As we stood in his office in Shanghai he called its name. It swivelled towards us and blinked. But private firms like his aren’t the focus of China’s stimulus efforts.

He told me sales “increased” in 2018 “but it’s not as good as we planned”.

Venture capital – private money – helped get them to where they are.

He says they won’t be turning to China’s state-owned banks – almost all of the banks here are state-owned or controlled – for help if things get tough in 2019.

Wu Yijian and Robin Brant on a screen
Image captionWu Yijian depends on venture capital to fund projects like this robot

“Government banks have very low interest rates but that kind of money is not suitable for the company like us.”

He told me that’s because banks “hate” risk and his company is still considered “high risk”.

It’s mostly big, state controlled firms that benefit from those low interest loans. That kind of preferential treatment has long been a central tenet of a Communist government that treated private enterprise as second class.

“Traditional banks, they prefer collateral, like property. But tech companies like us we don’t have properties. The biggest assets are human resources,” Mr Wu told me.

He likes the tax cuts though. He hopes that will mean more parents buying more desk top robots.

President Xi has talked about his “two unwaverings” – an unwavering commitment to state-backed firms and the private sector.

It’s the latter after all that creates by far the most new jobs.

The government has promised new efforts to boost sales of new cars and household goods. One province here has even touted the idea of a longer weekend, so people can shop more.

A good year ahead

Song Junfu is well placed to deal with whatever 2019 throws at him.
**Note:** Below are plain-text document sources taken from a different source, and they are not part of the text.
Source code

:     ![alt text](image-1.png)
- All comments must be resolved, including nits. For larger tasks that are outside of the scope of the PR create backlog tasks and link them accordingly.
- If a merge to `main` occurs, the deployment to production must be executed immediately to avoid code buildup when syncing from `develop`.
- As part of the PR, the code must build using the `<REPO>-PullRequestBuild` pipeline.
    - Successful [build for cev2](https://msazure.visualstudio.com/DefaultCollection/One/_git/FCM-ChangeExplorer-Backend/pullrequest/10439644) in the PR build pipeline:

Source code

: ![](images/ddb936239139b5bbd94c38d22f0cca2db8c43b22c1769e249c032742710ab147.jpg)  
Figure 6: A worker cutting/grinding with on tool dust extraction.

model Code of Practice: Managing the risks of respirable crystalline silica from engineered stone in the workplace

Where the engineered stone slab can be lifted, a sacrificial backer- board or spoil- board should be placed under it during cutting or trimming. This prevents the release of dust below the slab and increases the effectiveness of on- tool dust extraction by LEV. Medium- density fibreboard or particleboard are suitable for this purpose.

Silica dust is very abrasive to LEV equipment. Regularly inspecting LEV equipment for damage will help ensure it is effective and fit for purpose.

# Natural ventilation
His business is paper. Most importantly, paper for the furniture industry. Mr Song’s company makes advanced paper used to imprint patterns on synthetic leather. Which is why he is based in Haining, a city developed by the government to focus on furniture.

“For our business, I would say, it won’t be affected that seriously… partially because of the advanced features of our product, [plus] there’s a big need for the product in China.”

As we stood in front of a long, green, four metre high piece of machinery at his plant he said “we feel confident in the market”.

He also has the support of the Agricultural Bank of China, one of the big four state-owned banks.

Song Junfu at his paper factory in Haining.Image copyrightGETTY IMAGES
Image captionSong Junfu’s company has benefitted from government support

“The support of the government can be a plus, let’s say, to help the development of the business,” he told me.

“Financially we can get support, to maybe move your project a little faster.”


Global Trade

More from the BBC’s series taking an international perspective on trade:


Mr Song’s company is private, and it’s taken decades of first study, then development and investment to get to where it is now.

It is very far from the often inefficient, behemoth state-owned entities.

But as a manufacturer, he’s more likely to benefit from any direct stimulus measures than the robot makers of Shanghai.

He doesn’t need the help though. Even with a trade war with the US causing huge anxiety for many of China’s manufacturing exporters like him, he thinks he can absorb any hit.

There is a “big, nice margin” on the products they export to the US he told me, so “even if we make 5% or 10% less, for us it’s still good business.”